German court declares smoking ban 'unconstitutional'

I can't be bothered translating this article, but the bare bones are that the German Constitutional Court has lifted the smoking ban for smaller pubs and clubs.

Yup, that's the same Court which has put ratification of The Lisbon Treaty on ice.

9 comments:

Gregg said...

Says something when the Germnan state is more liberal than the UK.

When I studied politics/government the German state was always the example used when intrusiveness and overbearing bureaucracy (nanjny state) were being looked at. My how we laughed, not now though!

Gregg said...

Forgive the typos above, I've not actually had a drink.

Anonymous said...

Why only the smaller ones?

Mark Wadsworth said...

The case was brought by small landlords in two particular states, so that is what they were looking at in particular.

The logic was, in B and B-W, large pubs were allowed to have smoking areas. It would be impractical for a small pub to have a separate smoking area, so de facto a) small landlords were at a disadvantage to large ones, and b) the law impinged on people's basic right to earn a living as they see fit.

Obnoxio The Clown said...

Bloody hell, better roads, less nannying and the Nordschleife.

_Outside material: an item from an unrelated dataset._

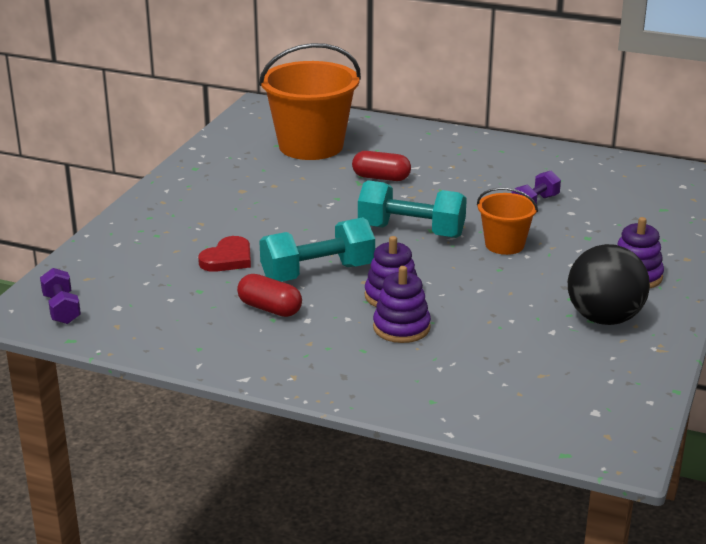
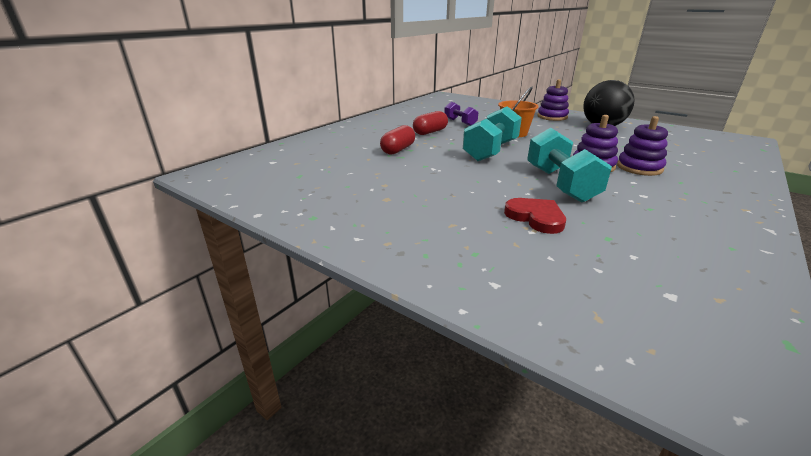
camera: 75 degrees left, 0 degrees up
purple dumbbell [40,268,81,324] -> none
red capsule [237,274,302,317] -> red capsule moved to [413,111,448,135]
orange bucket [259,43,361,160] -> none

I make that Pimm's o'Clock! :o)

Anonymous said...

If things had turned out differently 63 years ago perhaps we might today have a government more in favour of personal freedom.

Anonymous said...

I seem to remember that when the late - but unlamented (by me anyway) - Robin Cook entertained the Chinese President in London (1998?), as part of his "ethical" foreign policy, Cook got the Met to step on/hide the Tibet-fuelled anti-Chinese demos. When the Chinese Pres went to Germany the demonstrators were allowed to . . er . . demonstrate. As Gregg Beaman says - how we (used to) laugh.

Anonymous said...

Agreed, John East. Seems we went to war to win them their freedom, not keep our own.

Mark Wadsworth said...

PT, exactly.

The German Constitution is a short simple document that was cobbled together from US, UK and French constitutions in the space of a few weeks by the few qualified people that were not tainted by Nazi-ism under strict Allied supervision. NB, the few articles on the role of the President are based on what the Queen does, the Federal idea is based on US federalism and so on.